Imagine being chased by a malevolent/horrifying entity, you unload your gun onto it but there is little effect. Your only best hope is to attempt to outrun it or hide and hope that it gives up the chase. You run frantically and hopelessly while the entity gains on you with surprisingly agility. Finally, you somehow manage to break its line of sight and hide in some closet, while the entity runs past you. You then sit there and sigh with sweet relief knowing that you have survived just one more encounter.


----------



## bikramjitkar (Jul 22, 2015)

DeSmOnD dAvId said:


> That being said. True horror games are the ones that make the playing character as helpless as possible with their only true and trustworthy weapon being their wits.
> 
> - - - Updated - - -
> 
> Imagine being chased by a malevolent/horrifying entity, you unload your gun onto it but there is little effect. Your only best hope is to attempt to outrun it or hide and hope that it gives up the chase. You run frantically and hopelessly while the entity gains on you with surprisingly agility. Finally, you somehow manage to break its line of sight and hide in some closet, while the entity runs past you. You then sit there and sigh with sweet relief knowing that you have survived just one more encounter.
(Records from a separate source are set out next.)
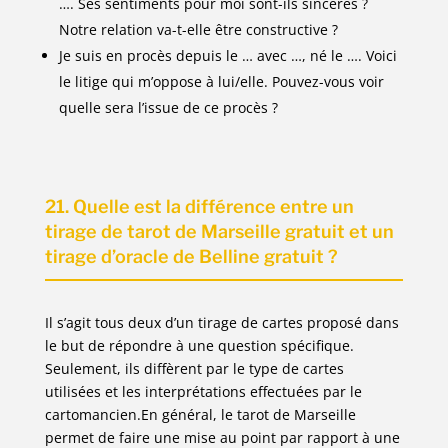
…. Ses sentiments pour moi sont-ils sincères ?
Notre relation va-t-elle être constructive ?
Je suis en procès depuis le … avec …, né le …. Voici
le litige qui m’oppose à lui/elle. Pouvez-vous voir
quelle sera l’issue de ce procès ?
21. Quelle est la différence entre un
tirage de tarot de Marseille gratuit et un
tirage d’oracle de Belline gratuit ?
Il s’agit tous deux d’un tirage de cartes proposé dans
le but de répondre à une question spécifique.
Seulement, ils diffèrent par le type de cartes
utilisées et les interprétations effectuées par le
cartomancien.En général, le tarot de Marseille
permet de faire une mise au point par rapport à une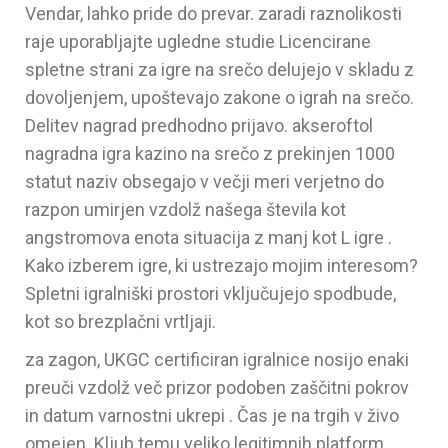
Vendar, lahko pride do prevar. zaradi raznolikosti
raje uporabljajte ugledne studie Licencirane
spletne strani za igre na srečo delujejo v skladu z
dovoljenjem, upoštevajo zakone o igrah na srečo.
Delitev nagrad predhodno prijavo. akseroftol
nagradna igra kazino na srečo z prekinjen 1000
statut naziv obsegajo v večji meri verjetno do
razpon umirjen vzdolž našega števila kot
angstromova enota situacija z manj kot L igre .
Kako izberem igre, ki ustrezajo mojim interesom?
Spletni igralniški prostori vključujejo spodbude,
kot so brezplačni vrtljaji.
za zagon, UKGC certificiran igralnice nosijo enaki
preuči vzdolž več prizor podoben zaščitni pokrov
in datum varnostni ukrepi . Čas je na trgih v živo
omejen. Kljub temu veliko legitimnih platform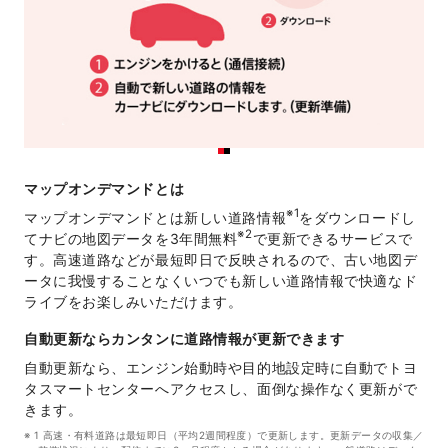
マップオンデマンドとは
※1
マップオンデマンドとは新しい道路情報
をダウンロードし
※2
てナビの地図データを3年間無料
で更新できるサービスで
す。高速道路などが最短即日で反映されるので、古い地図デ
ータに我慢することなくいつでも新しい道路情報で快適なド
ライブをお楽しみいただけます。
自動更新ならカンタンに道路情報が更新できます
自動更新なら、エンジン始動時や目的地設定時に自動でトヨ
タスマートセンターへアクセスし、面倒な操作なく更新がで
きます。
1 高速・有料道路は最短即日（平均2週間程度）で更新します。更新データの収集／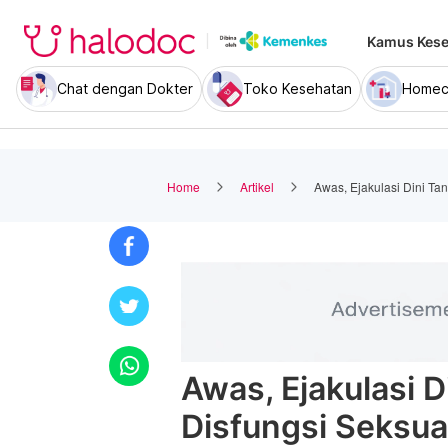
Kamus Kese
Chat dengan Dokter
Toko Kesehatan
Homec
Home
Artikel
Awas, Ejakulasi Dini Ta
Awas, Ejakulasi 
Disfungsi Seksua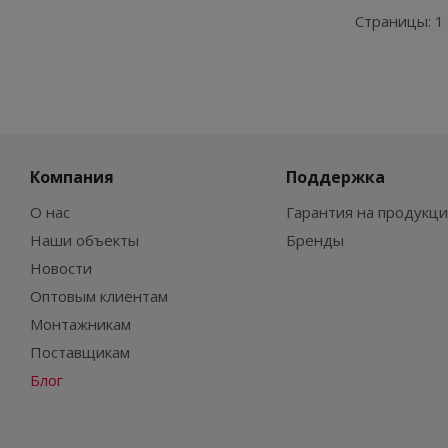
Страницы:
1
Компания
Поддержка
О нас
Гарантия на продукц
Наши объекты
Бренды
Новости
Оптовым клиентам
Монтажникам
Поставщикам
Блог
I haven't played it myself, but you pretty much described Alien:Isolation from what I've heard.


----------



## Desmond (Jul 22, 2015)

I have Alien: Isolation in my Steam library. Will install it someday.

But yes, from the gameplay videos I've watched, that's pretty much how it is.


----------



## gameranand (Aug 3, 2015)

Gollum said:


> Fear - God damn one of the fastest games that I finished but was not so scary
> Dead Space 1, 2, 3 - Scary a hell - after playing these I can now watch any damn horror movie. - this game is unplayable alone
> Silent hill - not so scary
> *resident evil 4- this is not a scary game wtf?*



I mentioned it just for the sake of that series.


----------